2012 is largely remembered as a year in which Alonso dragged his Ferrari kicking and screaming into the championship fight. However, there is significant disagreement among fans over the quality of the F2012, with some claiming its superior reliability and wet-weather handling made it a good match for the RB8, while others consider it a vastly inferior car. On raw pace, the quickest cars of 2012 were clearly the Red Bull and McLaren, which were on average about 0.5% quicker than the Lotus and Ferrari. As always, this is somewhat confounded by the drivers behind the wheel of each car, so a model is required to properly untangle this.
After accounting for differences in drivers, my model predicts that the Red Bull RB8 was indeed the year’s best car by a significant margin. Even with its poor reliability, the model thinks it should have won both championships relatively easily. McLaren are a distant second, with Ferrari and Lotus closely matched for the honor of third best car. Lotus’s results were certainly impressive considering that one of their drivers was returning from a two-year break and the other was in his first full season of Formula 1. They won only one race, but were within 4 seconds of the winner at 4 other races, suggesting better results were on offer.
The revivals of Sauber and Williams on the 2012 Pirelli tyres are also recognized by the model. Indeed, the model thinks both teams could have scored considerably better with more capable drivers.
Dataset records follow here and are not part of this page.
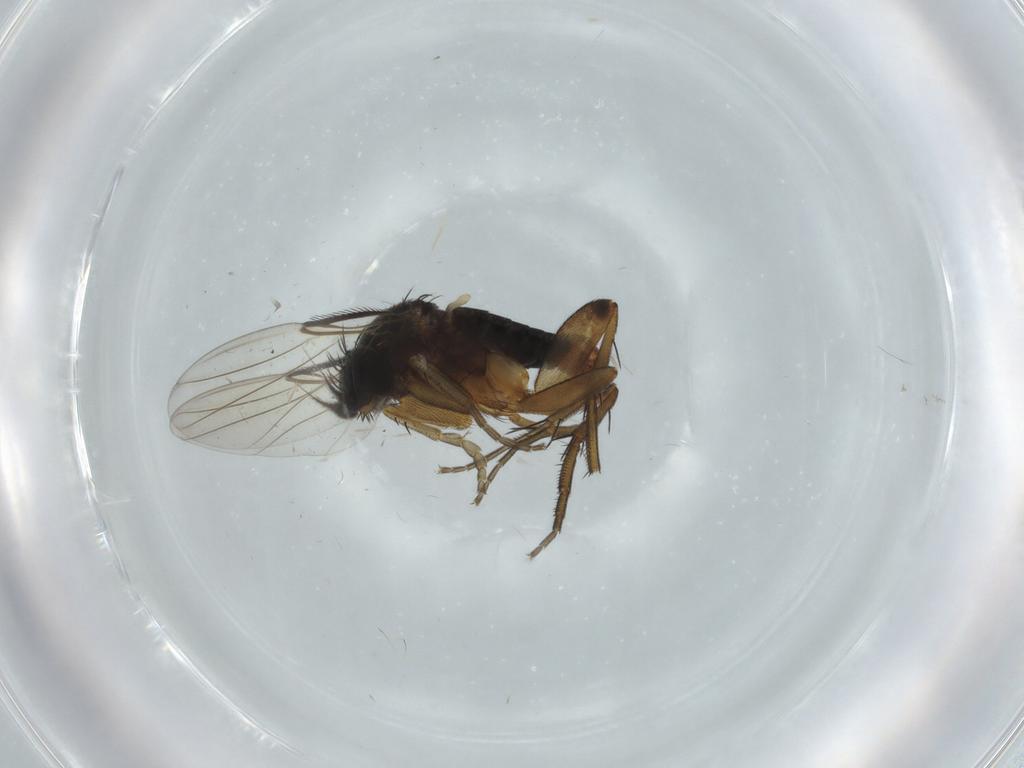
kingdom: Animalia
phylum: Arthropoda
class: Insecta
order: Diptera
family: Phoridae
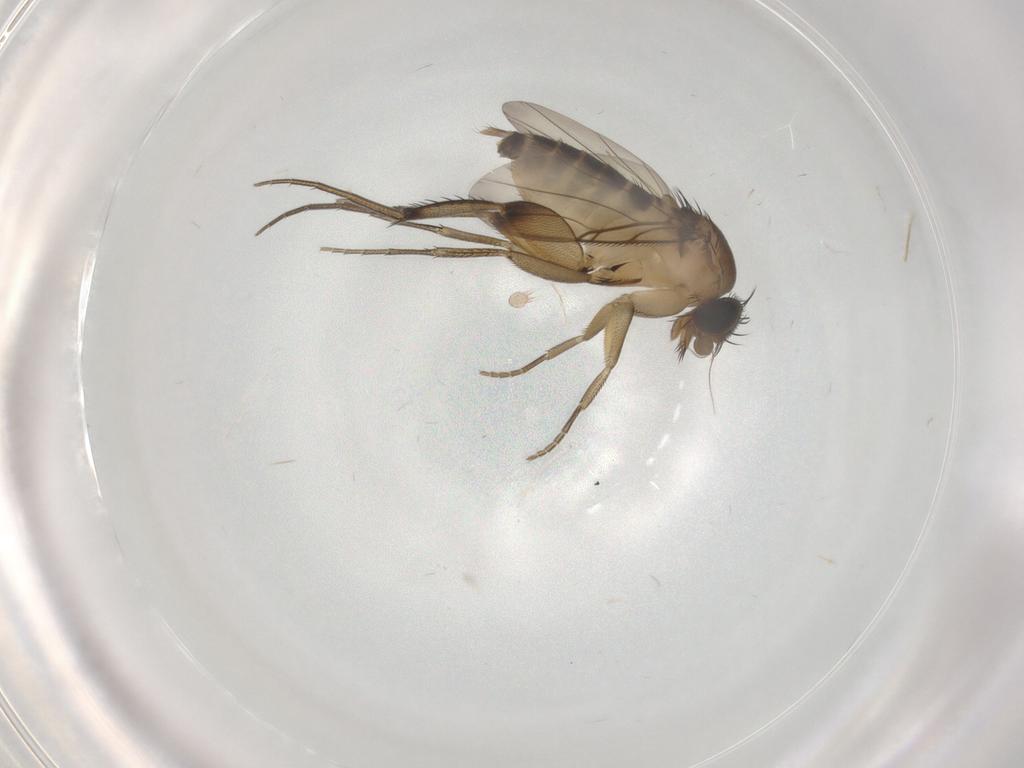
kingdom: Animalia
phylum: Arthropoda
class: Insecta
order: Diptera
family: Phoridae
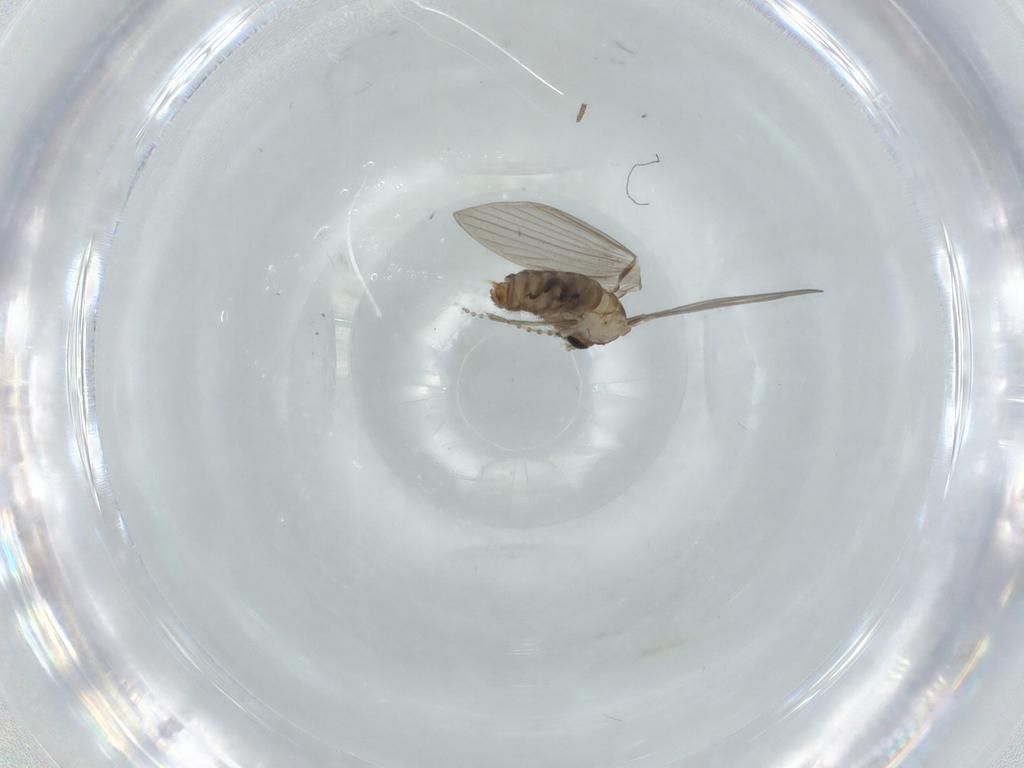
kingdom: Animalia
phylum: Arthropoda
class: Insecta
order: Diptera
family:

Meanwhile, Mercedes is seen as a team that punched significantly above its weight.
In the drivers’ championship, Alonso is considered the outstanding driver of the year. It’s worth noting that he benefited from team orders at Korea, USA, and Brazil, which the model does not consider. He is also penalized for crashes at Spa 2012 and Suzuka 2012, despite only the latter being his fault, since the model does not assign blame for crashes. Similarly, Vettel is affected by his result in Malaysia, where Karthikeyan punctured his tyre, knocking him out of the points. However, none of these factors could reasonably explain the predicted points difference between Alonso and Vettel or between Red Bull and Ferrari.
Nico Rosberg benefits in the analysis from his points lead over Michael Schumacher, but this should be considered in light of Schumacher’s 2012 misfortunes, which included several unfortunately timed reliability problems.
Interestingly, Vergne and Ricciardo both appear in the top 10, foreshadowing their future results. Perez is 12th and Hulkenberg 14th, suggesting neither was a particularly compelling option for McLaren in 2013, when they faced the sudden need to fill Hamilton’s seat.
Other applications of the model
There are many things we can do with this model, some of which will be explored in future articles. One application is generating yearly rankings, which I intend to continue doing. Another application is predicting how certain drivers would have performed if they had hypothetically signed for different teams. A third application is ranking the best teams in history, much as I previously ranked the best drivers in history. This article previously included a ranking list of the top 20 teams, but the list is now presented here as a companion article for improved readability.